SpaceX
How Much Does a SpaceX Launch Cost? (Falcon 9 to Starship)
A SpaceX Falcon 9 launch lists at around $70 million — but the real story is cost per kilogram, reusability, and how Starship aims to change the math.
A standard SpaceX Falcon 9 launch carries a published list price of roughly $70 million. That sounds enormous — and it is — but it’s also one of the cheapest ways to reach orbit ever offered, and the number alone misses the more important shift SpaceX set off: driving down the cost per kilogram of getting to space, mainly by reusing rockets instead of throwing them away.
Here’s the full picture.
Falcon 9: the headline price
SpaceX publishes a list price for a dedicated Falcon 9 launch in the ballpark of $70 million. A few things to know about that figure:
- It’s a list price, and the actual cost to a customer varies with the orbit, payload mass, and contract specifics.
- Government missions (for NASA or national security) often cost more, because they carry extra requirements, oversight and assurance.
- It is dramatically lower than the legacy rockets it displaced, which is why SpaceX won so much of the global launch market.

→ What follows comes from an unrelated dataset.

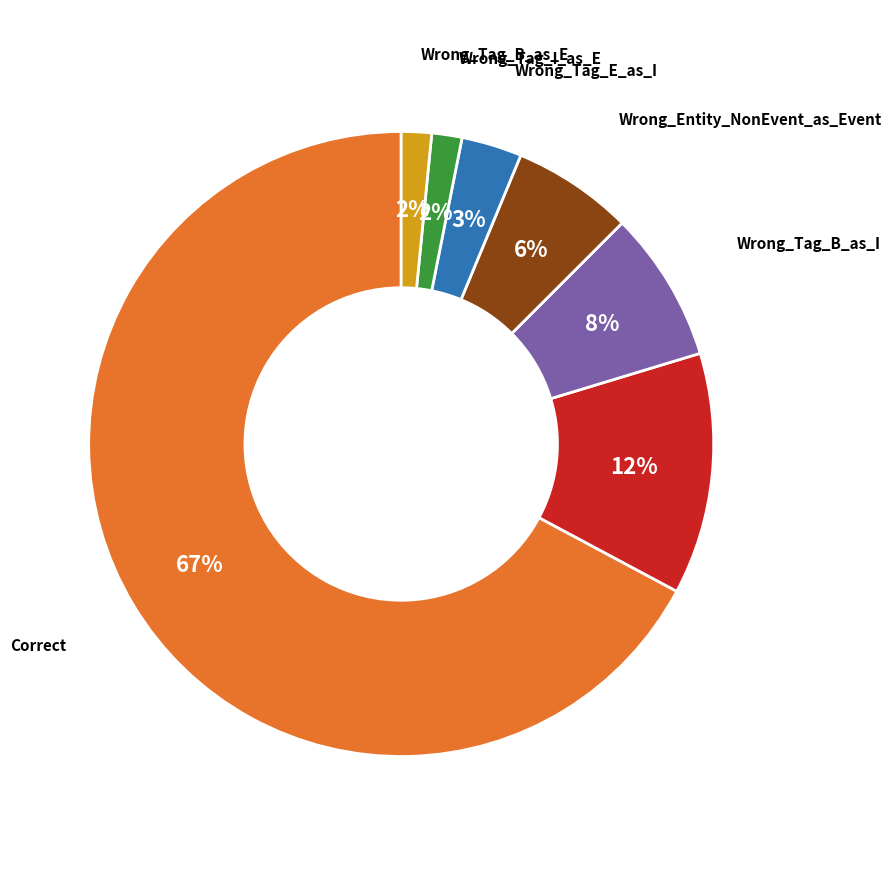

How many segments does this pie chart have?

7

Falcon Heavy: more muscle, higher price
For heavier payloads, Falcon Heavy — essentially three Falcon 9 cores strapped together — has a list price starting around $97 million and up, depending on whether the boosters are recovered. It’s used for the largest satellites and demanding high-energy orbits.
Why reusability is the whole game
Traditional rockets were discarded after a single flight — like scrapping a jet after one trip. SpaceX’s breakthrough was landing and reflying the first-stage booster (and recovering the payload fairings). The hardware is the expensive part; reusing it spreads that cost across many flights.
That’s the key distinction:
- Price = what a customer pays (the ~$70M list figure).
- Cost = what it costs SpaceX internally to fly, which reusability has pushed far lower than the price.
The gap between the two is part of how SpaceX funds ambitious projects like Starlink and Starship.
Cost per kilogram: the number that matters
To compare rockets fairly, engineers look at dollars per kilogram to orbit. By reusing boosters, Falcon 9 slashed that figure compared to expendable rockets — turning launches that once cost tens of thousands of dollars per kilogram into something far cheaper, and reshaping what missions are even affordable.
Starship: aiming to break the math
Starship, SpaceX’s fully reusable next-generation system, is designed to take this much further. The goal is full and rapid reusability of both stages, which — if achieved at scale — Musk argues could eventually drop the cost of reaching orbit by orders of magnitude. Those long-term figures are aspirational, but the direction is the entire point: make space cheap enough to do far more in it. SpaceX is the cornerstone of Musk’s companies for exactly that reason.
FAQ
How much does a Falcon 9 launch cost?
The published list price is around $70 million for a dedicated commercial launch, though the actual figure varies by orbit, payload and customer. Government missions typically cost more.
Why is SpaceX cheaper than other rockets?
Reusability. By landing and reflying the first-stage booster and recovering fairings, SpaceX spreads the cost of expensive hardware across many flights, instead of discarding the rocket after one use.
How much will Starship cost per launch?
SpaceX targets a dramatically lower cost than Falcon 9 thanks to full reusability, but firm per-launch pricing isn’t settled. Musk’s cited figures are long-term aspirations, not current list prices.
Launch prices and cost figures change over time and vary by mission. The numbers here are widely cited approximations reviewed periodically; check SpaceX for current specifics.